ENTRIES PROVIDED:
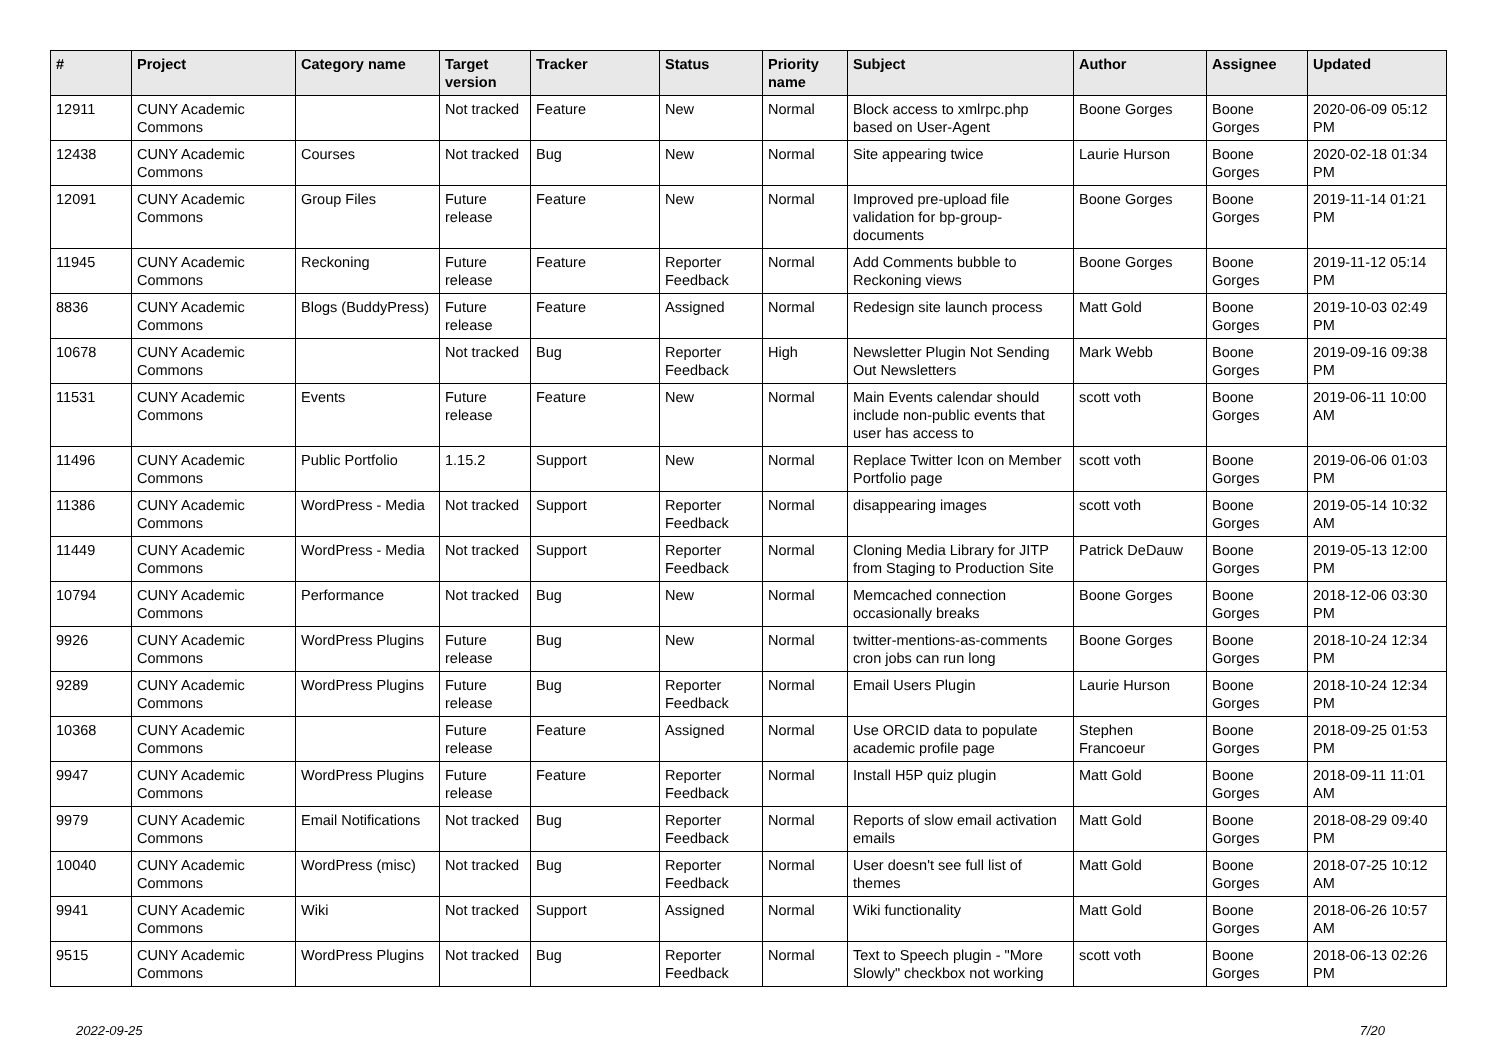| # | Project | Category name | Target version | Tracker | Status | Priority name | Subject | Author | Assignee | Updated |
| --- | --- | --- | --- | --- | --- | --- | --- | --- | --- | --- |
| 12911 | CUNY Academic Commons | | Not tracked | Feature | New | Normal | Block access to xmlrpc.php based on User-Agent | Boone Gorges | Boone Gorges | 2020-06-09 05:12 PM |
| 12438 | CUNY Academic Commons | Courses | Not tracked | Bug | New | Normal | Site appearing twice | Laurie Hurson | Boone Gorges | 2020-02-18 01:34 PM |
| 12091 | CUNY Academic Commons | Group Files | Future release | Feature | New | Normal | Improved pre-upload file validation for bp-group-documents | Boone Gorges | Boone Gorges | 2019-11-14 01:21 PM |
| 11945 | CUNY Academic Commons | Reckoning | Future release | Feature | Reporter Feedback | Normal | Add Comments bubble to Reckoning views | Boone Gorges | Boone Gorges | 2019-11-12 05:14 PM |
| 8836 | CUNY Academic Commons | Blogs (BuddyPress) | Future release | Feature | Assigned | Normal | Redesign site launch process | Matt Gold | Boone Gorges | 2019-10-03 02:49 PM |
| 10678 | CUNY Academic Commons | | Not tracked | Bug | Reporter Feedback | High | Newsletter Plugin Not Sending Out Newsletters | Mark Webb | Boone Gorges | 2019-09-16 09:38 PM |
| 11531 | CUNY Academic Commons | Events | Future release | Feature | New | Normal | Main Events calendar should include non-public events that user has access to | scott voth | Boone Gorges | 2019-06-11 10:00 AM |
| 11496 | CUNY Academic Commons | Public Portfolio | 1.15.2 | Support | New | Normal | Replace Twitter Icon on Member Portfolio page | scott voth | Boone Gorges | 2019-06-06 01:03 PM |
| 11386 | CUNY Academic Commons | WordPress - Media | Not tracked | Support | Reporter Feedback | Normal | disappearing images | scott voth | Boone Gorges | 2019-05-14 10:32 AM |
| 11449 | CUNY Academic Commons | WordPress - Media | Not tracked | Support | Reporter Feedback | Normal | Cloning Media Library for JITP from Staging to Production Site | Patrick DeDauw | Boone Gorges | 2019-05-13 12:00 PM |
| 10794 | CUNY Academic Commons | Performance | Not tracked | Bug | New | Normal | Memcached connection occasionally breaks | Boone Gorges | Boone Gorges | 2018-12-06 03:30 PM |
| 9926 | CUNY Academic Commons | WordPress Plugins | Future release | Bug | New | Normal | twitter-mentions-as-comments cron jobs can run long | Boone Gorges | Boone Gorges | 2018-10-24 12:34 PM |
| 9289 | CUNY Academic Commons | WordPress Plugins | Future release | Bug | Reporter Feedback | Normal | Email Users Plugin | Laurie Hurson | Boone Gorges | 2018-10-24 12:34 PM |
| 10368 | CUNY Academic Commons | | Future release | Feature | Assigned | Normal | Use ORCID data to populate academic profile page | Stephen Francoeur | Boone Gorges | 2018-09-25 01:53 PM |
| 9947 | CUNY Academic Commons | WordPress Plugins | Future release | Feature | Reporter Feedback | Normal | Install H5P quiz plugin | Matt Gold | Boone Gorges | 2018-09-11 11:01 AM |
| 9979 | CUNY Academic Commons | Email Notifications | Not tracked | Bug | Reporter Feedback | Normal | Reports of slow email activation emails | Matt Gold | Boone Gorges | 2018-08-29 09:40 PM |
| 10040 | CUNY Academic Commons | WordPress (misc) | Not tracked | Bug | Reporter Feedback | Normal | User doesn't see full list of themes | Matt Gold | Boone Gorges | 2018-07-25 10:12 AM |
| 9941 | CUNY Academic Commons | Wiki | Not tracked | Support | Assigned | Normal | Wiki functionality | Matt Gold | Boone Gorges | 2018-06-26 10:57 AM |
| 9515 | CUNY Academic Commons | WordPress Plugins | Not tracked | Bug | Reporter Feedback | Normal | Text to Speech plugin - "More Slowly" checkbox not working | scott voth | Boone Gorges | 2018-06-13 02:26 PM |
2022-09-25 7/20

ASSIGNMENT:
The answer must restate each entry word for word and contain no images.

EXERCISE RESULT:
| # | Project | Category name | Target version | Tracker | Status | Priority name | Subject | Author | Assignee | Updated |
| --- | --- | --- | --- | --- | --- | --- | --- | --- | --- | --- |
| 12911 | CUNY Academic Commons | | Not tracked | Feature | New | Normal | Block access to xmlrpc.php based on User-Agent | Boone Gorges | Boone Gorges | 2020-06-09 05:12 PM |
| 12438 | CUNY Academic Commons | Courses | Not tracked | Bug | New | Normal | Site appearing twice | Laurie Hurson | Boone Gorges | 2020-02-18 01:34 PM |
| 12091 | CUNY Academic Commons | Group Files | Future release | Feature | New | Normal | Improved pre-upload file validation for bp-group-documents | Boone Gorges | Boone Gorges | 2019-11-14 01:21 PM |
| 11945 | CUNY Academic Commons | Reckoning | Future release | Feature | Reporter Feedback | Normal | Add Comments bubble to Reckoning views | Boone Gorges | Boone Gorges | 2019-11-12 05:14 PM |
| 8836 | CUNY Academic Commons | Blogs (BuddyPress) | Future release | Feature | Assigned | Normal | Redesign site launch process | Matt Gold | Boone Gorges | 2019-10-03 02:49 PM |
| 10678 | CUNY Academic Commons | | Not tracked | Bug | Reporter Feedback | High | Newsletter Plugin Not Sending Out Newsletters | Mark Webb | Boone Gorges | 2019-09-16 09:38 PM |
| 11531 | CUNY Academic Commons | Events | Future release | Feature | New | Normal | Main Events calendar should include non-public events that user has access to | scott voth | Boone Gorges | 2019-06-11 10:00 AM |
| 11496 | CUNY Academic Commons | Public Portfolio | 1.15.2 | Support | New | Normal | Replace Twitter Icon on Member Portfolio page | scott voth | Boone Gorges | 2019-06-06 01:03 PM |
| 11386 | CUNY Academic Commons | WordPress - Media | Not tracked | Support | Reporter Feedback | Normal | disappearing images | scott voth | Boone Gorges | 2019-05-14 10:32 AM |
| 11449 | CUNY Academic Commons | WordPress - Media | Not tracked | Support | Reporter Feedback | Normal | Cloning Media Library for JITP from Staging to Production Site | Patrick DeDauw | Boone Gorges | 2019-05-13 12:00 PM |
| 10794 | CUNY Academic Commons | Performance | Not tracked | Bug | New | Normal | Memcached connection occasionally breaks | Boone Gorges | Boone Gorges | 2018-12-06 03:30 PM |
| 9926 | CUNY Academic Commons | WordPress Plugins | Future release | Bug | New | Normal | twitter-mentions-as-comments cron jobs can run long | Boone Gorges | Boone Gorges | 2018-10-24 12:34 PM |
| 9289 | CUNY Academic Commons | WordPress Plugins | Future release | Bug | Reporter Feedback | Normal | Email Users Plugin | Laurie Hurson | Boone Gorges | 2018-10-24 12:34 PM |
| 10368 | CUNY Academic Commons | | Future release | Feature | Assigned | Normal | Use ORCID data to populate academic profile page | Stephen Francoeur | Boone Gorges | 2018-09-25 01:53 PM |
| 9947 | CUNY Academic Commons | WordPress Plugins | Future release | Feature | Reporter Feedback | Normal | Install H5P quiz plugin | Matt Gold | Boone Gorges | 2018-09-11 11:01 AM |
| 9979 | CUNY Academic Commons | Email Notifications | Not tracked | Bug | Reporter Feedback | Normal | Reports of slow email activation emails | Matt Gold | Boone Gorges | 2018-08-29 09:40 PM |
| 10040 | CUNY Academic Commons | WordPress (misc) | Not tracked | Bug | Reporter Feedback | Normal | User doesn't see full list of themes | Matt Gold | Boone Gorges | 2018-07-25 10:12 AM |
| 9941 | CUNY Academic Commons | Wiki | Not tracked | Support | Assigned | Normal | Wiki functionality | Matt Gold | Boone Gorges | 2018-06-26 10:57 AM |
| 9515 | CUNY Academic Commons | WordPress Plugins | Not tracked | Bug | Reporter Feedback | Normal | Text to Speech plugin - "More Slowly" checkbox not working | scott voth | Boone Gorges | 2018-06-13 02:26 PM |
2022-09-25 7/20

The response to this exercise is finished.